Do this ▸ Set down the whole MARTAN article word for word.

## Start Page extract

How MARTAN Turned Discarded Hotel Linen Into Fashion’s Most Compelling Circular Success Story
By PAGE Editor
As the fashion industry continues to confront the realities of overproduction and material waste, a new generation of designers is proving that sustainability no longer exists on the margins of luxury—it is becoming central to its future. This week in Copenhagen, during the 2026 edition of the Global Fashion Summit, Amsterdam-based label MARTAN was named the Grand Prize Winner of the Visa Young Creators: Recycle the Runway programme, an initiative developed by Global Fashion Agenda in partnership with Visa.
The recognition signals more than an industry accolade. It reflects a growing shift in how fashion evaluates value creation, scalability, and design innovation within a circular economy. Founded in 2023, MARTAN has distinguished itself through a practice that transforms discarded luxury hotel linen into refined ready-to-wear collections, positioning waste not as an afterthought, but as a raw material for elevated design.

## End Page extract
## Start Listed entries

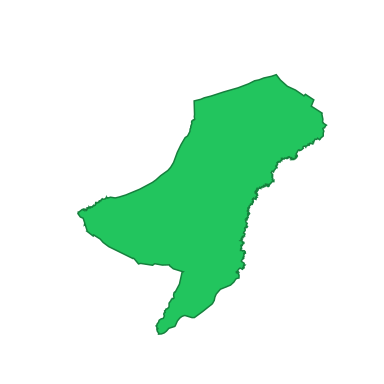 the district of San Martín, Corrientes, Argentina, rotated 26°
{"feature_id": "61730980B32526789553525", "entity_name": "San Martín", "entity_type": "district", "adm_level": 2, "iso_a3": "ARG", "parent_name": "Argentina", "parent_adm1": "Corrientes", "projection": "natural_earth1", "projection_center": [-56.886, -28.867], "detail": "fine", "context": "isolated", "style": "filled", "palette": "green", "viewbox_px": 384, "rotation_deg": 26, "n_neighbors": 0, "source": "geoboundaries", "source_scale": "gbopen_adm2", "svg_char_len": 6105}
<svg xmlns="http://www.w3.org/2000/svg" viewBox="0 0 384 384"><g transform="rotate(26 192 192)"><path d="M216.3,49.6L212.8,53.1L206.5,58.1L203.1,61.8L199.5,64.6L195.4,70.0L187.7,78.2L176.7,88.1L167.1,97.4L161.7,102.0L159.2,104.9L154.0,109.2L160.4,121.4L161.0,123.2L162.6,125.6L162.3,126.2L161.4,126.6L161.5,127.4L160.7,128.3L161.1,129.6L161.8,130.2L162.1,133.5L162.7,134.6L162.7,136.1L163.6,138.6L163.5,143.6L162.0,146.1L161.4,154.0L161.4,162.7L162.5,173.5L162.0,179.1L160.9,183.2L156.7,191.0L154.3,196.9L152.2,200.8L143.8,212.4L133.9,223.6L128.9,228.3L125.6,231.0L121.0,232.4L118.9,234.4L118.5,234.1L117.5,234.8L117.3,234.5L117.3,235.4L116.8,236.4L114.8,237.8L114.3,237.5L113.8,238.7L114.0,239.7L112.9,240.3L112.7,240.7L113.2,240.8L113.2,241.1L112.5,241.2L112.7,242.4L111.9,242.6L111.2,244.0L110.7,243.7L110.7,244.3L110.2,244.1L110.8,246.3L110.1,247.0L109.6,247.0L109.8,247.5L108.9,248.2L109.1,249.1L107.6,249.6L107.4,249.9L107.8,250.5L107.6,250.8L106.8,250.5L106.6,251.0L105.9,250.6L106.2,251.7L105.3,251.8L104.6,252.4L105.3,252.9L105.3,254.5L104.8,254.5L104.8,255.0L103.9,254.8L103.9,254.2L102.0,254.8L101.6,255.4L102.3,255.8L101.0,255.8L99.0,259.9L98.6,259.9L98.9,261.2L99.3,261.0L99.6,261.8L102.6,263.4L105.7,263.3L109.2,266.9L109.8,268.9L110.3,268.1L115.0,273.1L114.8,273.3L122.5,274.9L122.5,273.7L130.0,274.5L134.3,276.3L141.1,277.6L168.0,277.7L168.1,277.3L169.3,277.3L175.5,280.1L177.1,278.7L188.7,275.1L189.9,272.8L197.3,270.7L203.6,267.4L204.2,268.1L208.9,269.2L219.0,267.6L218.3,268.7L221.1,280.3L220.8,289.3L220.4,289.3L220.0,290.2L220.6,292.7L222.3,295.1L221.9,296.1L220.9,296.3L220.9,297.2L220.5,297.6L220.7,298.5L220.1,301.9L221.6,305.0L221.6,305.9L220.9,307.9L220.0,308.5L220.0,309.9L219.5,310.9L220.6,312.0L219.9,313.2L220.5,314.7L221.5,315.4L221.6,318.1L219.8,319.7L218.7,321.7L219.0,323.7L218.5,326.2L219.1,327.5L218.5,328.1L220.1,329.3L220.4,330.4L221.1,329.9L221.3,331.7L222.2,332.6L223.7,333.2L224.2,334.4L226.8,332.9L228.8,330.8L230.0,328.3L230.9,324.7L235.3,320.5L235.6,319.8L235.4,314.3L236.3,310.6L237.4,308.4L239.1,306.5L240.2,306.0L247.1,304.9L249.2,303.8L253.9,294.9L259.3,283.5L259.5,279.7L258.7,276.6L258.5,273.2L260.1,267.0L267.5,258.7L269.1,254.6L269.5,251.3L270.1,250.1L271.9,248.7L270.7,246.0L270.0,245.8L269.8,245.1L268.5,244.8L267.3,245.1L266.8,244.4L267.2,243.7L268.5,244.0L269.1,243.6L267.5,242.9L267.8,240.8L268.5,239.3L271.2,239.4L271.4,238.7L270.8,237.8L271.9,237.7L272.1,237.3L270.6,235.8L270.6,235.4L271.4,235.2L271.6,234.5L270.8,234.8L270.1,233.2L266.8,232.7L266.6,232.4L266.7,230.8L267.5,229.2L266.6,229.0L267.2,227.5L266.5,227.4L266.3,225.4L265.5,224.9L265.5,224.4L265.6,224.0L266.5,223.9L266.8,223.5L266.5,223.2L265.6,223.6L266.2,222.9L266.1,222.5L264.8,221.9L263.7,222.3L263.5,222.8L262.8,222.5L261.3,223.2L261.3,222.3L260.7,222.1L260.6,221.6L261.3,220.9L260.3,219.7L260.3,218.7L259.9,219.0L259.5,218.9L259.5,218.3L260.0,217.6L260.4,218.2L260.6,218.0L260.5,216.0L261.1,215.6L261.1,215.0L260.9,214.9L260.6,215.6L260.3,214.5L259.9,214.6L259.3,215.7L259.3,214.8L258.4,213.9L256.8,214.4L257.8,212.6L256.8,212.4L256.8,212.0L257.9,210.7L256.9,210.6L256.8,209.8L258.5,208.6L258.0,208.1L258.1,207.0L257.7,206.3L256.3,206.4L256.2,205.2L256.7,203.4L256.2,202.3L255.4,202.0L255.2,201.3L255.8,200.8L255.5,200.3L255.8,199.7L256.0,200.4L256.9,199.8L257.0,198.6L255.4,198.2L255.2,197.8L255.5,196.2L254.9,195.8L254.3,196.0L252.8,194.3L253.1,193.7L252.9,193.2L253.6,192.9L253.3,192.4L253.5,191.8L253.2,191.6L252.3,192.2L252.8,190.7L253.5,190.3L252.9,189.8L252.9,188.1L252.5,188.1L252.8,187.6L252.6,186.6L253.2,186.5L253.2,186.1L252.8,185.8L252.1,187.1L251.6,187.2L251.4,185.0L250.1,184.9L250.0,184.2L250.9,183.4L250.3,182.7L249.7,182.7L249.2,181.9L249.5,181.4L250.1,182.0L250.4,181.6L250.5,180.6L249.5,179.7L250.2,178.5L249.9,177.3L251.3,177.1L251.6,176.6L251.4,175.8L250.9,175.7L251.5,174.7L250.6,174.1L251.2,173.6L250.3,172.4L249.5,172.2L249.5,171.5L249.9,170.8L250.1,171.5L251.0,171.1L251.4,170.5L252.7,170.6L252.5,169.6L251.9,169.1L252.6,168.4L251.7,168.3L251.7,167.9L252.4,166.3L251.4,166.0L251.7,165.2L250.5,164.8L250.2,164.9L250.3,165.4L249.6,165.3L250.0,164.1L248.9,164.6L248.6,164.1L248.8,163.1L249.5,162.9L249.1,161.9L249.9,162.0L249.1,160.7L250.4,160.9L250.0,160.0L250.3,160.1L250.7,159.2L251.6,158.9L250.8,158.6L250.8,158.2L251.5,158.5L251.9,157.7L252.8,157.5L252.5,156.7L253.6,156.4L253.3,156.0L253.5,154.8L254.3,155.0L254.1,155.9L255.1,155.2L255.2,154.8L254.7,154.3L255.9,153.9L255.3,153.5L254.5,153.8L255.6,152.7L255.2,152.5L257.2,151.8L257.2,152.5L256.8,152.9L256.3,152.6L256.2,153.2L258.0,153.8L258.6,153.1L258.4,150.7L258.9,150.2L259.3,148.2L259.9,147.3L261.0,146.8L260.6,145.9L260.0,146.2L260.1,145.5L259.2,145.9L258.7,145.7L258.6,144.2L257.3,143.6L257.2,142.9L257.6,142.7L257.5,142.3L256.7,141.9L257.0,141.2L254.7,139.9L255.0,139.3L254.8,138.3L255.7,137.7L256.5,138.1L256.3,136.4L256.7,135.5L256.7,134.5L257.1,133.4L257.8,133.0L257.6,132.5L256.1,132.1L256.1,131.0L256.6,130.9L256.9,129.9L255.6,128.3L256.5,127.7L256.1,126.9L256.3,126.7L258.0,126.6L257.7,125.2L258.1,124.6L258.8,124.6L257.7,122.5L258.7,122.0L259.3,122.7L259.7,122.0L260.4,121.9L260.4,120.9L262.4,120.4L262.1,119.9L262.6,119.5L263.0,120.0L263.4,119.4L263.0,118.5L263.2,118.2L263.9,118.5L264.1,117.7L265.8,118.1L265.9,119.0L266.3,118.9L266.1,118.4L266.6,117.5L267.2,118.0L266.5,118.2L267.0,118.8L267.5,118.1L268.1,118.2L267.7,119.0L269.9,117.8L268.8,117.9L268.7,117.5L269.2,116.9L270.1,117.0L270.9,115.1L270.4,114.7L269.8,115.0L269.3,114.3L270.9,113.6L270.6,113.1L268.9,112.2L269.2,107.7L269.7,107.1L270.6,107.6L271.9,106.2L272.8,104.0L272.3,103.8L272.1,102.3L273.5,101.2L274.6,101.8L274.5,100.6L275.8,99.3L275.5,98.4L276.8,98.5L276.8,97.7L276.2,97.4L276.7,96.4L279.5,95.9L279.3,95.2L279.7,94.5L278.8,93.9L279.4,93.4L279.4,90.6L281.1,90.0L281.3,88.6L283.7,89.1L284.1,88.0L284.0,87.3L285.4,84.1L284.1,81.4L283.8,79.5L281.8,77.7L282.0,76.9L283.0,76.2L283.0,74.1L283.5,73.0L279.8,72.6L279.7,72.2L278.7,71.9L277.7,69.2L274.4,64.8L274.4,64.1L261.6,62.6L261.1,55.8L251.1,54.5L250.5,56.5L240.3,55.0L231.4,55.2L222.3,52.6L216.3,49.6Z" fill="#22c55e" stroke="#15803d" stroke-width="1.5"/></g></svg>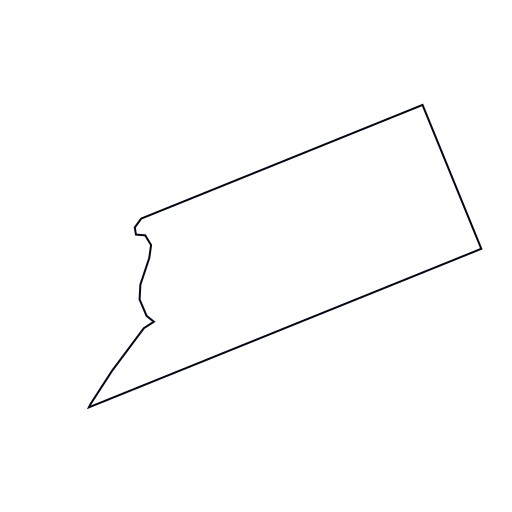 Bristol Bay, Alaska, United States of America, rotated 338°
{"feature_id": "52423323B97700503252046", "entity_name": "Bristol Bay", "entity_type": "district", "adm_level": 2, "iso_a3": "USA", "parent_name": "United States of America", "parent_adm1": "Alaska", "projection": "natural_earth1", "projection_center": [-156.978, 58.751], "detail": "fine", "context": "isolated", "style": "outline", "palette": "ink", "viewbox_px": 512, "rotation_deg": 338, "n_neighbors": 0, "source": "geoboundaries", "source_scale": "gbopen_adm2", "svg_char_len": 367}
<svg xmlns="http://www.w3.org/2000/svg" viewBox="0 0 512 512"><g transform="rotate(338 256 256)"><path d="M163.6,178.3L154.3,184.1L152.7,191.2L161.0,195.3L162.8,206.6L156.2,218.0L138.1,239.2L131.8,252.6L132.1,270.5L136.7,278.7L125.0,280.9L79.7,308.4L47.1,331.3L44.4,333.7L467.6,333.7L467.0,178.3L163.6,178.3Z" fill="none" stroke="#020617" stroke-width="2"/></g></svg>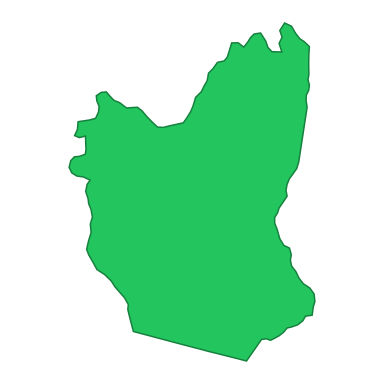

## End Listed entries

Finished answer ▸
How MARTAN Turned Discarded Hotel Linen Into Fashion’s Most Compelling Circular Success Story
By PAGE Editor
As the fashion industry continues to confront the realities of overproduction and material waste, a new generation of designers is proving that sustainability no longer exists on the margins of luxury—it is becoming central to its future. This week in Copenhagen, during the 2026 edition of the Global Fashion Summit, Amsterdam-based label MARTAN was named the Grand Prize Winner of the Visa Young Creators: Recycle the Runway programme, an initiative developed by Global Fashion Agenda in partnership with Visa.
The recognition signals more than an industry accolade. It reflects a growing shift in how fashion evaluates value creation, scalability, and design innovation within a circular economy. Founded in 2023, MARTAN has distinguished itself through a practice that transforms discarded luxury hotel linen into refined ready-to-wear collections, positioning waste not as an afterthought, but as a raw material for elevated design.